Prefigurative Politics: Living the Future Now
Moreover, the phrase points to prefigurative politics: we begin living the future we desire now. Boggs urged ‘growing our souls,’ a phrase she used to describe the inner work required to sustain outer change. Plato’s Republic (c. 375 BC) shows a similar intuition when it insists that just cities require just citizens; Boggs updates that insight for a deindustrialized, multiracial democracy. When people run community land trusts, cooperative businesses, or local media, they practice the relationships a humane society needs—turning ideals into habits.
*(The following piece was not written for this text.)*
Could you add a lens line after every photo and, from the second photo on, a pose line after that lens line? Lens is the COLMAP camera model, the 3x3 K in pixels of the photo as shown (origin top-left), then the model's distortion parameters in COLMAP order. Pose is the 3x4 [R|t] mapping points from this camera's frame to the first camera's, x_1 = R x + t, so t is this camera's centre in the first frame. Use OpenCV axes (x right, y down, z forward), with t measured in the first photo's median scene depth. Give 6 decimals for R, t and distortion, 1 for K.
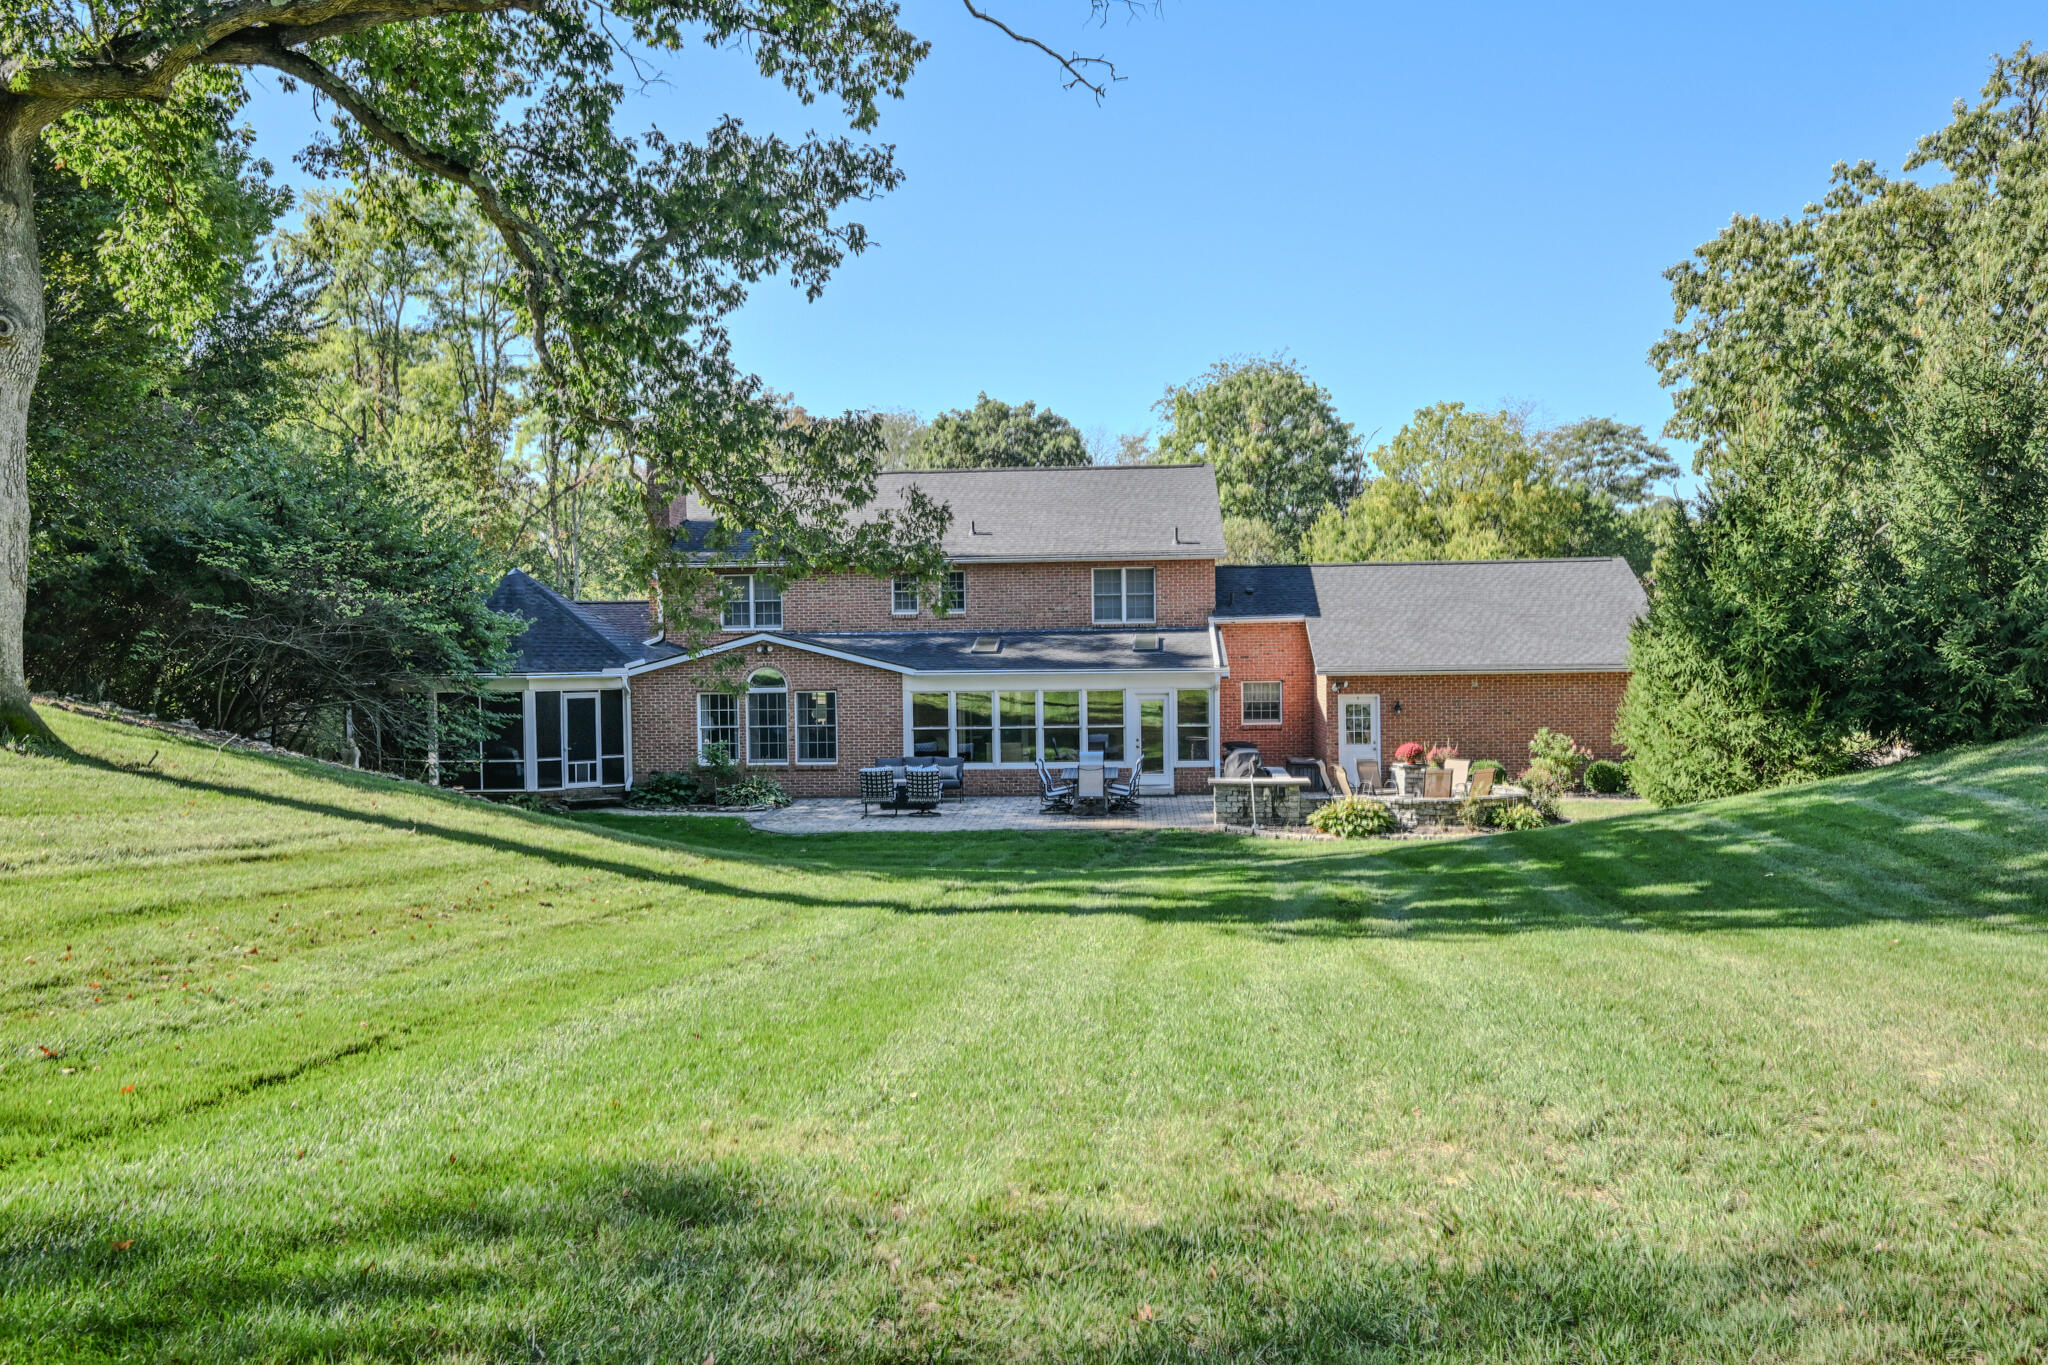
lens RADIAL K [[1691.4, 0, 1024.0], [0, 1691.4, 682.5], [0, 0, 1]] dist [0.001763, -0.000950]
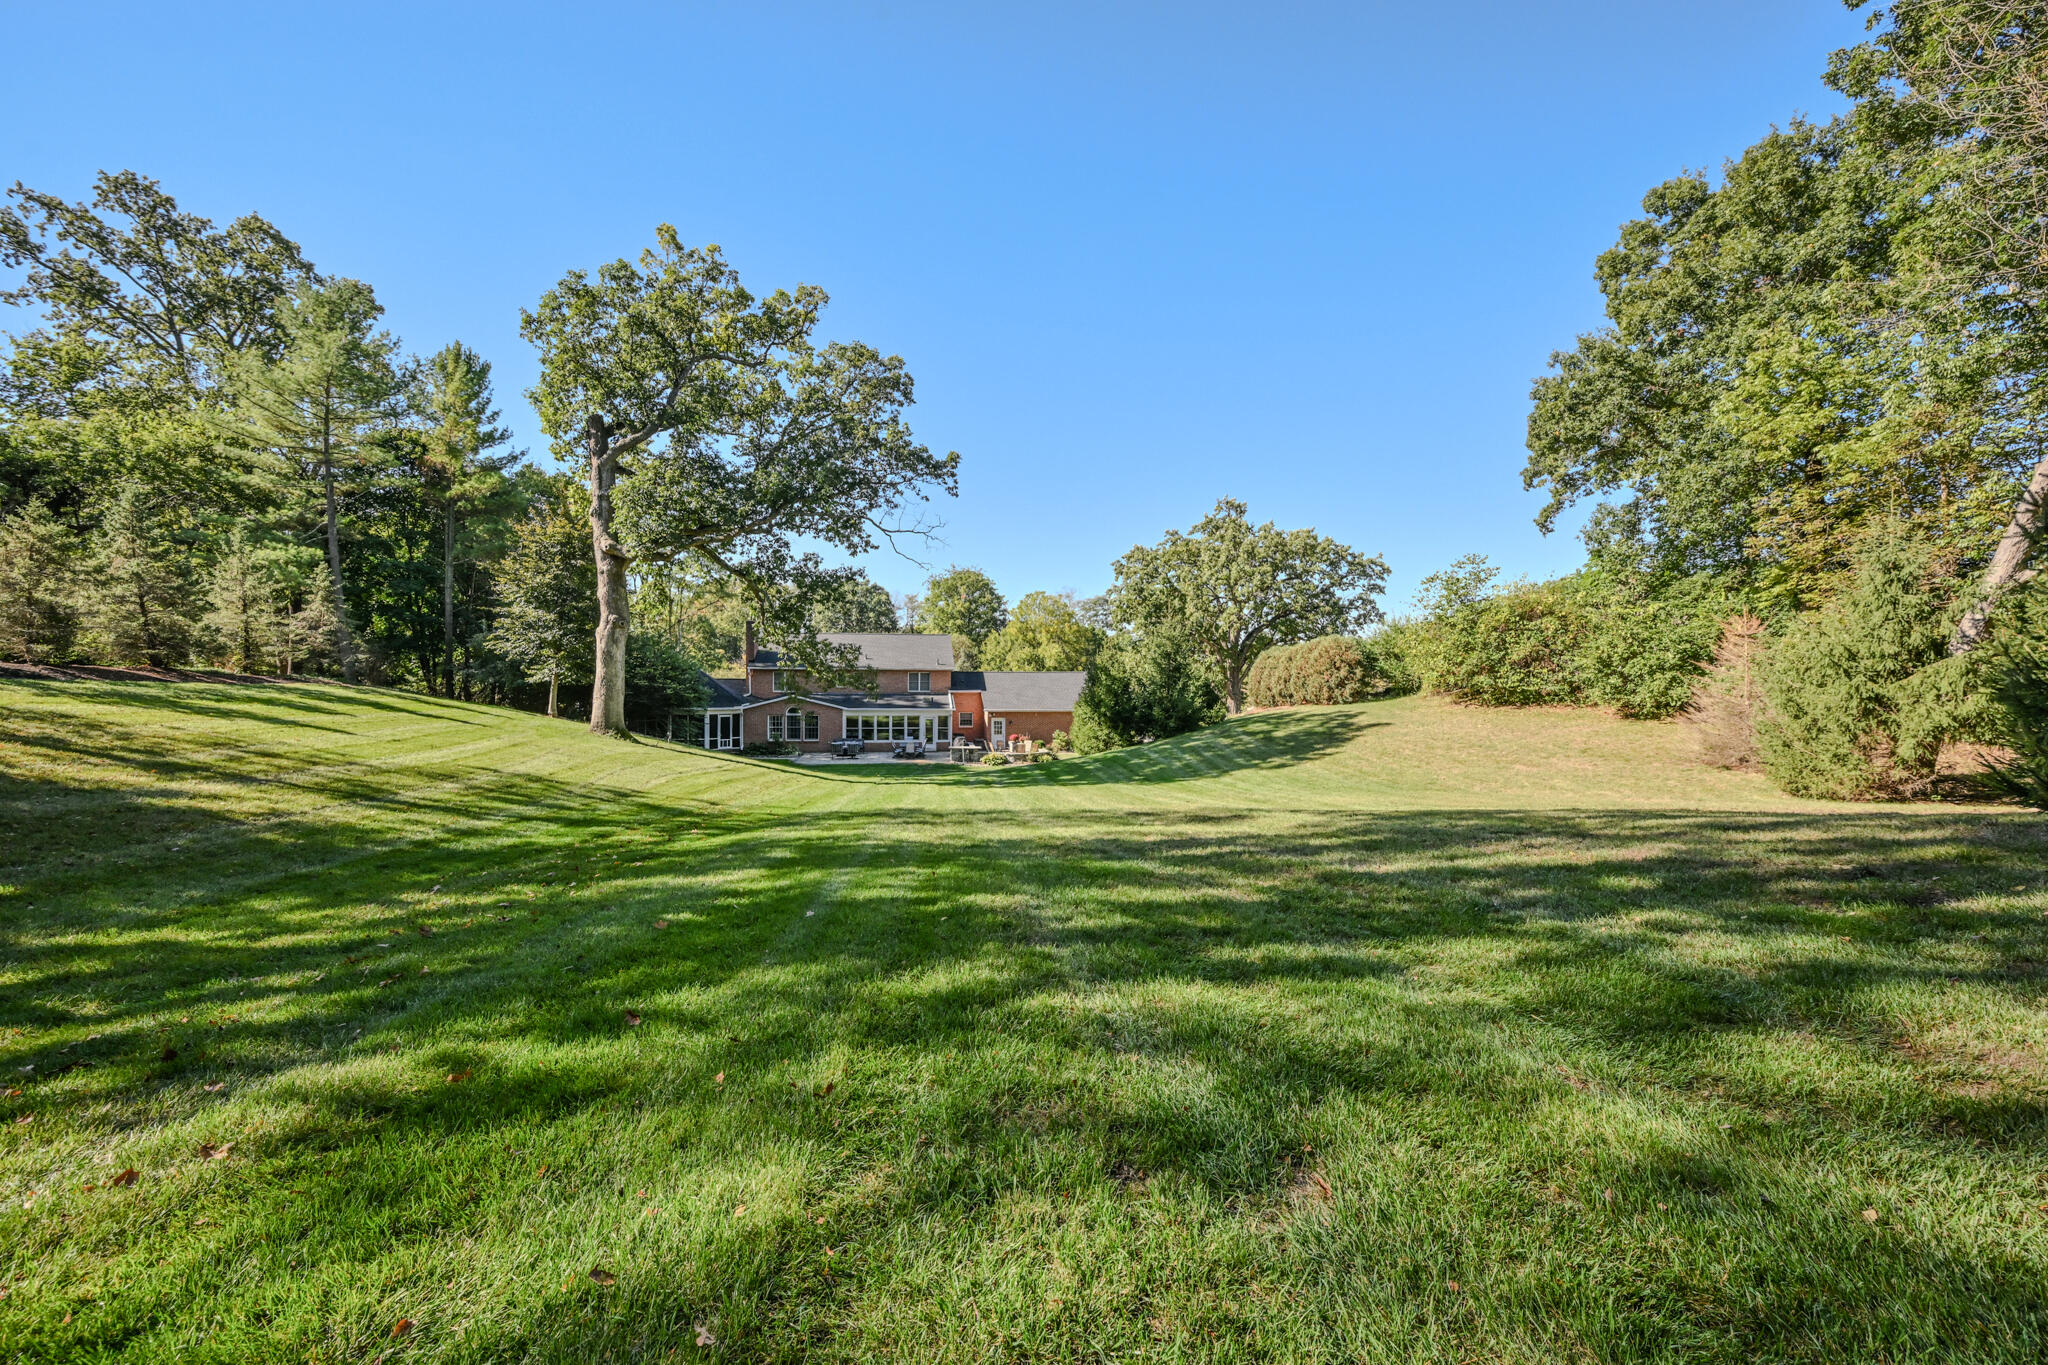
lens RADIAL K [[923.3, 0, 1024.0], [0, 923.3, 682.5], [0, 0, 1]] dist [-0.001181, -0.000042]
pose [[0.978771, 0.014544, 0.204438, -0.091748], [-0.014401, 0.999894, -0.002189, -0.051547], [-0.204448, -0.000802, 0.978877, -0.601497]]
Turning Crisis into a Proving Ground
In this spirit, crisis becomes a proving ground rather than an endpoint. During the 2020 pandemic, mutual aid networks delivered food, medicine, and rent support when institutions faltered, demonstrating how ordinary people can coordinate at scale. Such efforts mirrored Boggs’ belief that solutions emerge where people already are. The shift from petitioning to provisioning does not abandon policy; instead, it generates leverage and learning, so that demands arise from working prototypes rather than abstract wishes.
Education as the Practice of Freedom
Finally, education ties the arc together. Paulo Freire’s Pedagogy of the Oppressed (1970) argues that people become subjects of history through dialogic learning; Boggs extended this idea into neighborhood classrooms, garden beds, and maker spaces. When youth document oral histories or rebuild a corner store as a cooperative, they encounter knowledge as something made, not given. Thus the quote becomes a pedagogy: by practicing responsibility together, we discover that the leaders we awaited were the selves we are still becoming.